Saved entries
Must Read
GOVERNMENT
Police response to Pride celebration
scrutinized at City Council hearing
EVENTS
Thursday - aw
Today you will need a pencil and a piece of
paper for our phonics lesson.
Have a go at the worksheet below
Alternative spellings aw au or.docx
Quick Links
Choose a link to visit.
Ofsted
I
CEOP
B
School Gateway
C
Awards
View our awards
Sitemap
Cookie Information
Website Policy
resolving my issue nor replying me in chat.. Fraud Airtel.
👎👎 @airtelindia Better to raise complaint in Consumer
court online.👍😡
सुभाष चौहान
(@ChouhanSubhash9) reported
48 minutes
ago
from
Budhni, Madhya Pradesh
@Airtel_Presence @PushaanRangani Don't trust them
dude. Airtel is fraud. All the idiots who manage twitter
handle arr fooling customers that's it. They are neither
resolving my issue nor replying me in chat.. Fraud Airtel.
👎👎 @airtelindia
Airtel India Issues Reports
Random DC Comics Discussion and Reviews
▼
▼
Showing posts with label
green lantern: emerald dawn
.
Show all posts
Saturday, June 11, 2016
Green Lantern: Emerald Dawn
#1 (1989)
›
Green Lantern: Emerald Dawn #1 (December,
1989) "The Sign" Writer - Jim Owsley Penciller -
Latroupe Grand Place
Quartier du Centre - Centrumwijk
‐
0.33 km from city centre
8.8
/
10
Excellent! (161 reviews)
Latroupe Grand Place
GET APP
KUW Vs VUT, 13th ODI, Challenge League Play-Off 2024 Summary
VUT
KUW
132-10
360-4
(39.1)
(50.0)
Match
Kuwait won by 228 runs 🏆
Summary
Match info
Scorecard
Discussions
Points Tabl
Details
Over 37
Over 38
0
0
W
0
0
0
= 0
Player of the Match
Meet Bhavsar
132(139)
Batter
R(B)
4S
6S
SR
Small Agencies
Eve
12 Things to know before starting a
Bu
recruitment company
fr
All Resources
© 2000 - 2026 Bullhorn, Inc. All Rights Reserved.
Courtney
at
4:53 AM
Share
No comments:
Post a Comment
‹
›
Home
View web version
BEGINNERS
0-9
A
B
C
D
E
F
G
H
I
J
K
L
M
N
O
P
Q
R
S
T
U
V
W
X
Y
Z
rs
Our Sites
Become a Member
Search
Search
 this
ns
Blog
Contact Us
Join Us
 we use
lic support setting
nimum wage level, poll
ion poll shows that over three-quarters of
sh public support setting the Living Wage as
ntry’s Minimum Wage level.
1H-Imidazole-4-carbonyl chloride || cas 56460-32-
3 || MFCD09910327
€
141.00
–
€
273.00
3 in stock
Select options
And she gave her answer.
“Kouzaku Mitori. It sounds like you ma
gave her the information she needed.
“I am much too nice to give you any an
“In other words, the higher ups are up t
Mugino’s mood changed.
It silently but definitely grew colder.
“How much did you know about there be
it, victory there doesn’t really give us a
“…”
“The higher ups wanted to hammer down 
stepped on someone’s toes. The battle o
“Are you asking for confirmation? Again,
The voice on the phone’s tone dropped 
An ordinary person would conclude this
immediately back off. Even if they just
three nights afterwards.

--

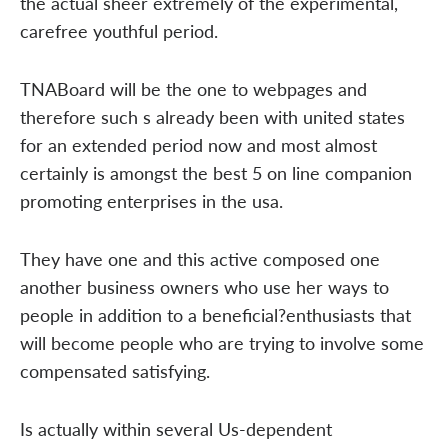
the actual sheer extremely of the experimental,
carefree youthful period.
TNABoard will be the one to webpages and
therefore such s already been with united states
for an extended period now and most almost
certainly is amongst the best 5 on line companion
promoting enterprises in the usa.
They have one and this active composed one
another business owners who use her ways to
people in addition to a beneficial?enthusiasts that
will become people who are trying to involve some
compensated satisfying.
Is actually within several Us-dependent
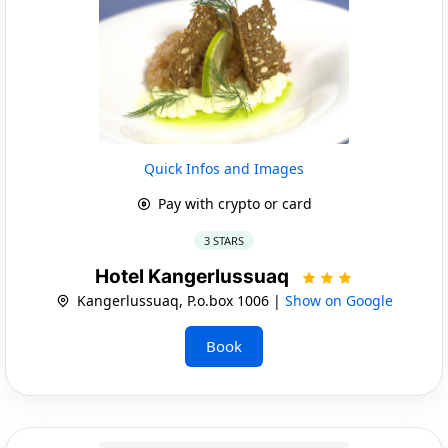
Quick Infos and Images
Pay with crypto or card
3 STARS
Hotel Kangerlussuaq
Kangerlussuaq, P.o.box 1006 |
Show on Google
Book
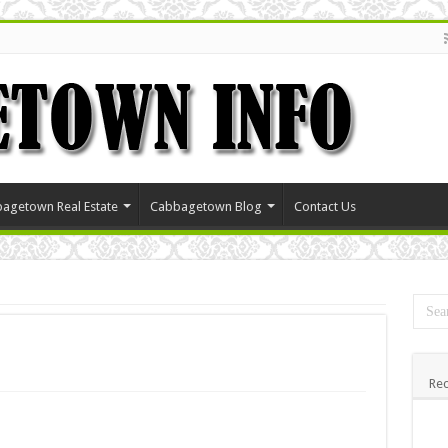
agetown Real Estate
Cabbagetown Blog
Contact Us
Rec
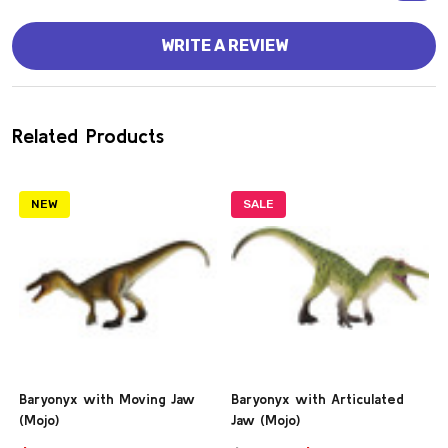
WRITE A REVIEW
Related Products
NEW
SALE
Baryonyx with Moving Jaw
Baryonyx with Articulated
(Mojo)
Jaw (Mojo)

Exercise requirements - Please collect every line of the listing above that contains the string "period", copying each line in full.

Problem solution -
carefree youthful period.
for an extended period now and most almost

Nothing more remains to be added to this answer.